**Exercise goal:**
Your answer must be every line of the data below that holds the string "deeper", copied exactly.

**Extracted material:**
########

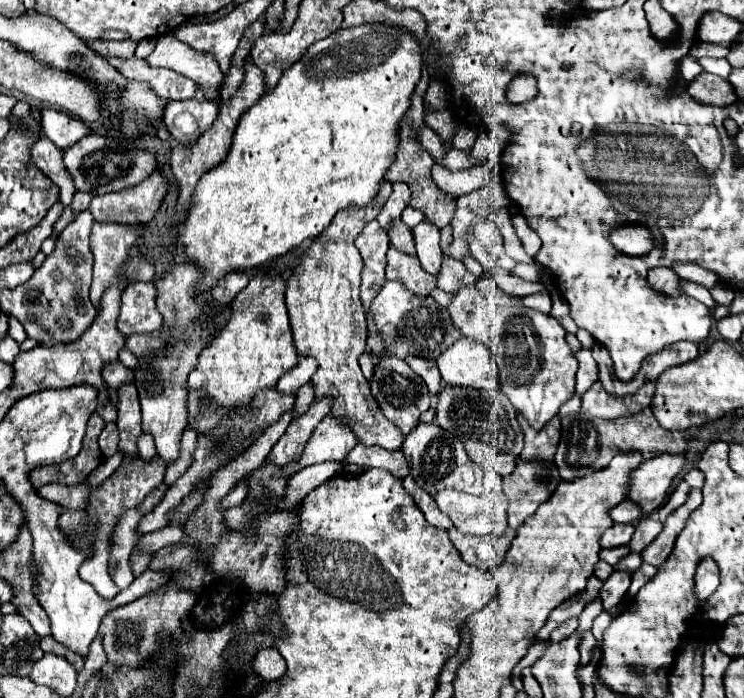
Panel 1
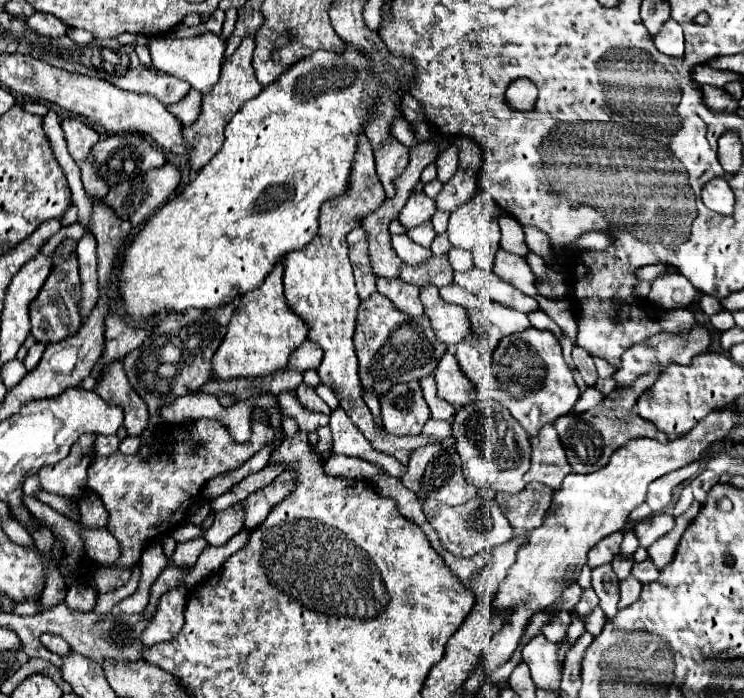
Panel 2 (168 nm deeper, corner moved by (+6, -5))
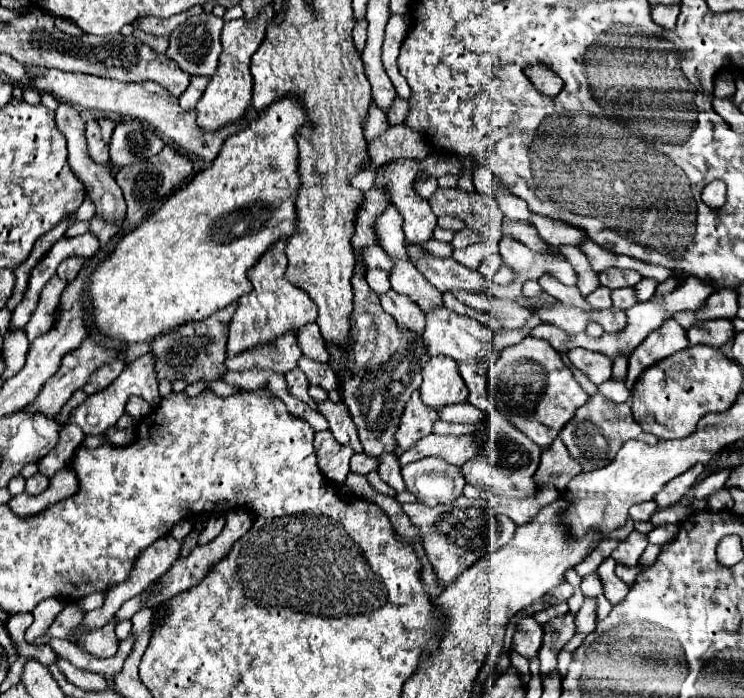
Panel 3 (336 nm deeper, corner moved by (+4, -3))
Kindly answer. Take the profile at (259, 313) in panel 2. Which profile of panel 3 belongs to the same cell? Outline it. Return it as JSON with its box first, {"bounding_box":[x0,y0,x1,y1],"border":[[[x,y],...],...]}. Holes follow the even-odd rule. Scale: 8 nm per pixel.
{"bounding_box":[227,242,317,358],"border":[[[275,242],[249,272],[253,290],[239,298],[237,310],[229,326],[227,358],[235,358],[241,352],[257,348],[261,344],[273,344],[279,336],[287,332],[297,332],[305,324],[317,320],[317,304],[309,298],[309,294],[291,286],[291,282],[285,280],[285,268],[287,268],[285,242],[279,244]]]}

########

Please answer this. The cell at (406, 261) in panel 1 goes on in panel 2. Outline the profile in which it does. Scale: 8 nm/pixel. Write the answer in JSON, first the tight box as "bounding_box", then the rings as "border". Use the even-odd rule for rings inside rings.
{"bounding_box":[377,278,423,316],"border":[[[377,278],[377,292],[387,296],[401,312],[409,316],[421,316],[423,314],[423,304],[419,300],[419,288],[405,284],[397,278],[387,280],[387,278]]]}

########

**Solution:**
Panel 2 (168 nm deeper, corner moved by (+6, -5))
Panel 3 (336 nm deeper, corner moved by (+4, -3))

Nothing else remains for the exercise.